▸ **Data supplied**
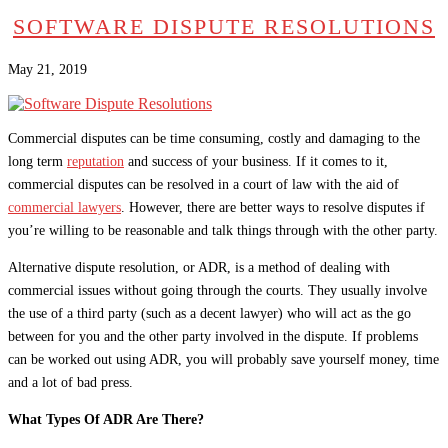
SOFTWARE DISPUTE RESOLUTIONS
May 21, 2019
Commercial disputes can be time consuming, costly and damaging to the
long term
reputation
and success of your business. If it comes to it,
commercial disputes can be resolved in a court of law with the aid of
commercial lawyers
. However, there are better ways to resolve disputes if
you’re willing to be reasonable and talk things through with the other party.
Alternative dispute resolution, or ADR, is a method of dealing with
commercial issues without going through the courts. They usually involve
the use of a third party (such as a decent lawyer) who will act as the go
between for you and the other party involved in the dispute. If problems
can be worked out using ADR, you will probably save yourself money, time
and a lot of bad press.
What Types Of ADR Are There?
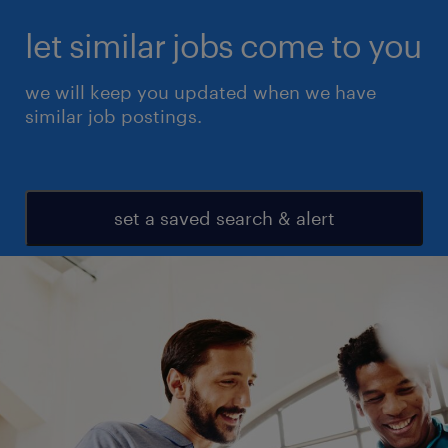
let similar jobs come to you
we will keep you updated when we have
similar job postings.
set a saved search & alert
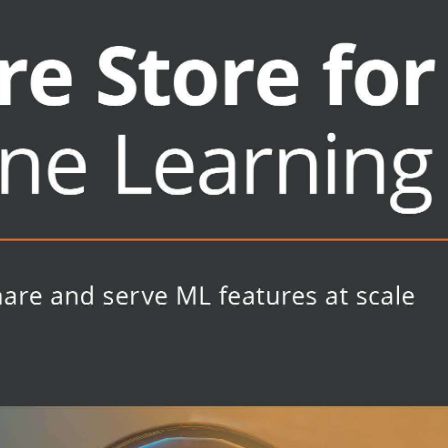
cases
ut need a comprehensive overview of
is for you. Data/machine learning
ng models for production systems in
ctionizing ML models, and platform
rganization will also find plenty of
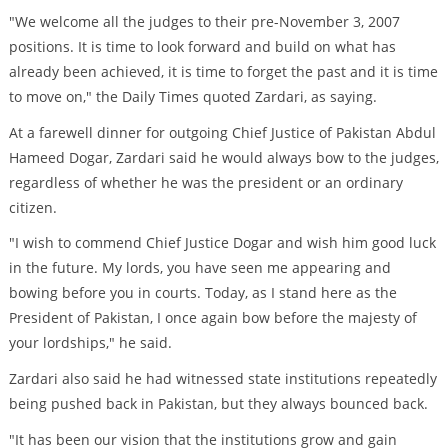
"We welcome all the judges to their pre-November 3, 2007
positions. It is time to look forward and build on what has
already been achieved, it is time to forget the past and it is time
to move on," the Daily Times quoted Zardari, as saying.
At a farewell dinner for outgoing Chief Justice of Pakistan Abdul
Hameed Dogar, Zardari said he would always bow to the judges,
regardless of whether he was the president or an ordinary
citizen.
"I wish to commend Chief Justice Dogar and wish him good luck
in the future. My lords, you have seen me appearing and
bowing before you in courts. Today, as I stand here as the
President of Pakistan, I once again bow before the majesty of
your lordships," he said.
Zardari also said he had witnessed state institutions repeatedly
being pushed back in Pakistan, but they always bounced back.
"It has been our vision that the institutions grow and gain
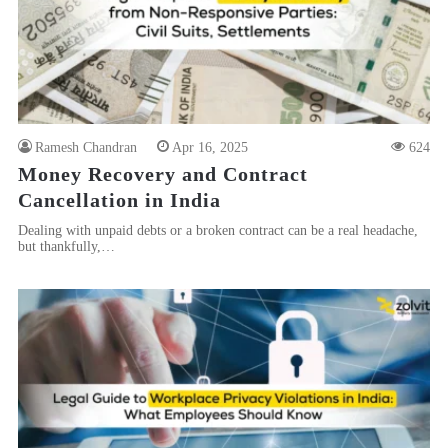
Ramesh Chandran
Apr 16, 2025
624
Money Recovery and Contract
Cancellation in India
Dealing with unpaid debts or a broken contract can be a real headache,
but thankfully,…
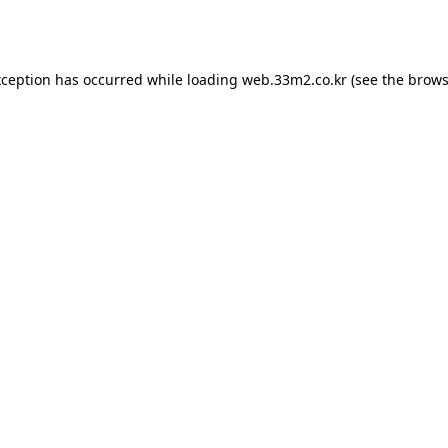
xception has occurred while loading
web.33m2.co.kr
(see the
brows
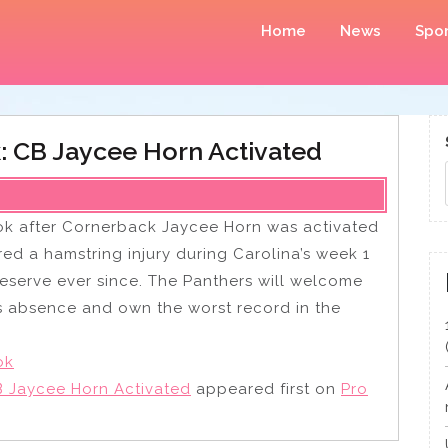
Home
News
Spor
: CB Jaycee Horn Activated
k after Cornerback Jaycee Horn was activated
ered a hamstring injury during Carolina’s week 1
eserve ever since. The Panthers will welcome
is absence and own the worst record in the
ok
 Jaycee Horn Activated
appeared first on
Pro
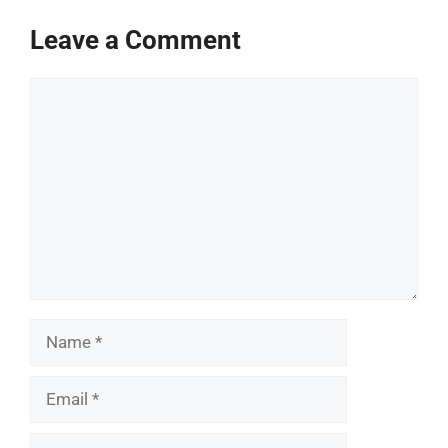
Leave a Comment
Comment
Name
Email
Website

▸ **Problem statement**
Print every line of text in the data above without changing a word, and leave the pictures out.

▸ **Exercise answer**
SOFTWARE DISPUTE RESOLUTIONS
May 21, 2019
Commercial disputes can be time consuming, costly and damaging to the
long term
reputation
and success of your business. If it comes to it,
commercial disputes can be resolved in a court of law with the aid of
commercial lawyers
. However, there are better ways to resolve disputes if
you’re willing to be reasonable and talk things through with the other party.
Alternative dispute resolution, or ADR, is a method of dealing with
commercial issues without going through the courts. They usually involve
the use of a third party (such as a decent lawyer) who will act as the go
between for you and the other party involved in the dispute. If problems
can be worked out using ADR, you will probably save yourself money, time
and a lot of bad press.
What Types Of ADR Are There?
let similar jobs come to you
we will keep you updated when we have
similar job postings.
set a saved search & alert
cases
ut need a comprehensive overview of
is for you. Data/machine learning
ng models for production systems in
ctionizing ML models, and platform
rganization will also find plenty of
"We welcome all the judges to their pre-November 3, 2007
positions. It is time to look forward and build on what has
already been achieved, it is time to forget the past and it is time
to move on," the Daily Times quoted Zardari, as saying.
At a farewell dinner for outgoing Chief Justice of Pakistan Abdul
Hameed Dogar, Zardari said he would always bow to the judges,
regardless of whether he was the president or an ordinary
citizen.
"I wish to commend Chief Justice Dogar and wish him good luck
in the future. My lords, you have seen me appearing and
bowing before you in courts. Today, as I stand here as the
President of Pakistan, I once again bow before the majesty of
your lordships," he said.
Zardari also said he had witnessed state institutions repeatedly
being pushed back in Pakistan, but they always bounced back.
"It has been our vision that the institutions grow and gain
Ramesh Chandran
Apr 16, 2025
624
Money Recovery and Contract
Cancellation in India
Dealing with unpaid debts or a broken contract can be a real headache,
but thankfully,…
xception has occurred while loading
web.33m2.co.kr
(see the
brows
Home
News
Spor
: CB Jaycee Horn Activated
k after Cornerback Jaycee Horn was activated
ered a hamstring injury during Carolina’s week 1
eserve ever since. The Panthers will welcome
is absence and own the worst record in the
ok
 Jaycee Horn Activated
appeared first on
Pro
Leave a Comment
Comment
Name
Email
Website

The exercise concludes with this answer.